This is an automated email from the ASF dual-hosted git repository.
kabhwan pushed a commit to branch master
in repository https://gitbox.apache.org/repos/asf/spark.git
The following commit(s) were added to refs/heads/master by this push:
new 51615b62007 [SPARK-41596][SS][DOCS] Document the new feature "Async
Progress Tracking" to Structured Streaming guide doc
51615b62007 is described below
commit 51615b62007add3eca004f33890d8f39b3b58698
Author: Jerry Peng <[email protected]>
AuthorDate: Wed Jan 18 10:31:43 2023 +0900
[SPARK-41596][SS][DOCS] Document the new feature "Async Progress Tracking"
to Structured Streaming guide doc
### What changes were proposed in this pull request?
Add documentation on how async progress tracking should be used
### Why are the changes needed?
Documentation on async progress tracking is missing
### Does this PR introduce _any_ user-facing change?
no
### How was this patch tested?
n/a
Closes #39538 from jerrypeng/SPARK-41596.

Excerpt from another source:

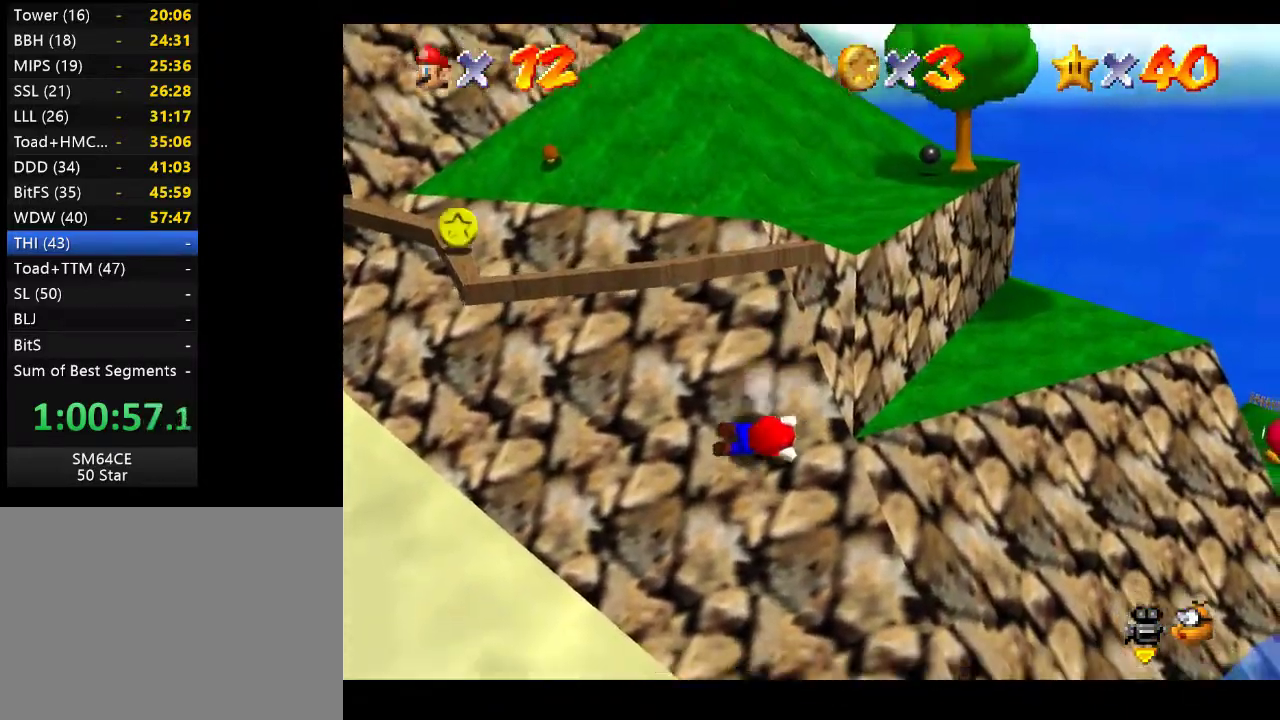
{"buttons": ["A"], "left_stick": "down-right", "right_stick": "center", "events": [[50, "A", "up"], [133, "left_stick", "right"], [283, "left_stick", "down-right"], [483, "A", "down"]]}
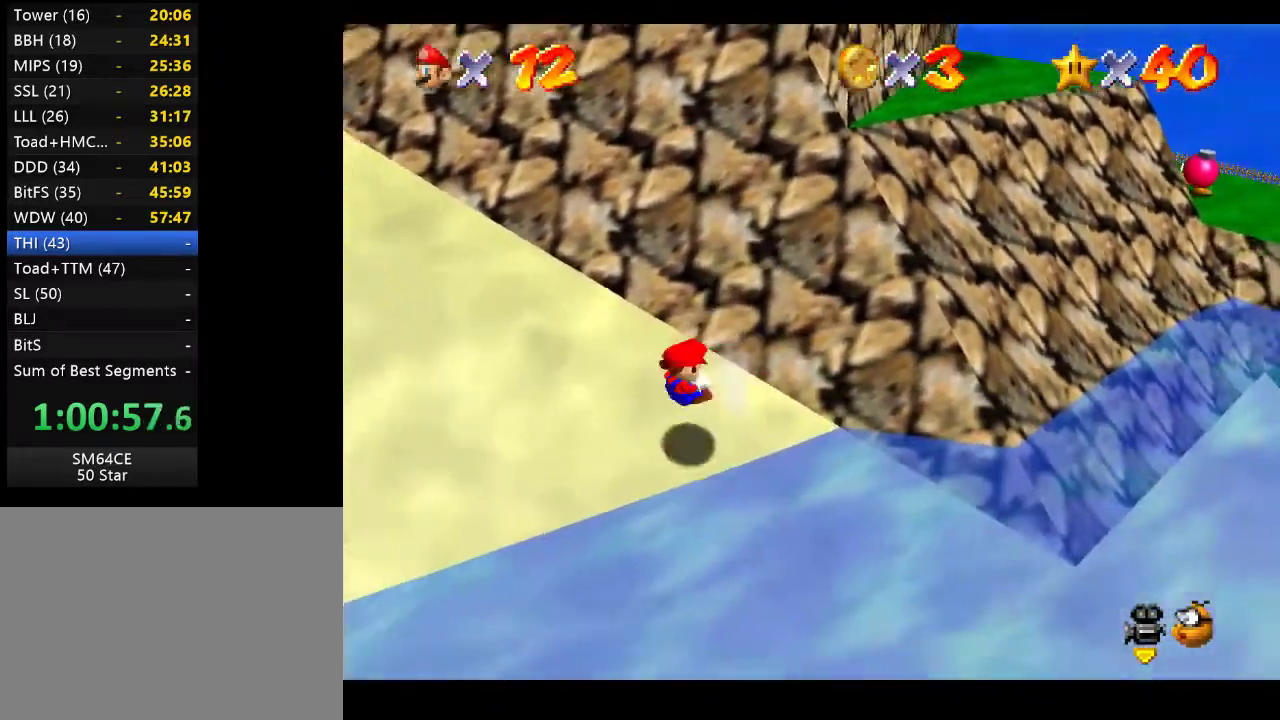
{"buttons": [], "left_stick": "up-right", "right_stick": "center", "events": [[33, "left_stick", "center"], [133, "left_stick", "up"], [150, "A", "up"], [250, "left_stick", "up-right"]]}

Authored-by: Jerry Peng <[email protected]>
Signed-off-by: Jungtaek Lim <[email protected]>
---
docs/img/async-progress.png | Bin 0 -> 29770 bytes
docs/structured-streaming-programming-guide.md | 56 +++++++++++++++++++++++++
2 files changed, 56 insertions(+)
diff --git a/docs/img/async-progress.png b/docs/img/async-progress.png
new file mode 100644
index 00000000000..ebefc8e4aba
Binary files /dev/null and b/docs/img/async-progress.png differ
diff --git a/docs/structured-streaming-programming-guide.md
b/docs/structured-streaming-programming-guide.md
index 447e08bcb7f..78176c9cb8e 100644
--- a/docs/structured-streaming-programming-guide.md
+++ b/docs/structured-streaming-programming-guide.md
@@ -3570,6 +3570,62 @@ the effect of the change is not well-defined. For all of
them:
if you save your state as Avro-encoded bytes, then you are free to change
the Avro-state-schema between query
restarts as the binary state will always be restored successfully.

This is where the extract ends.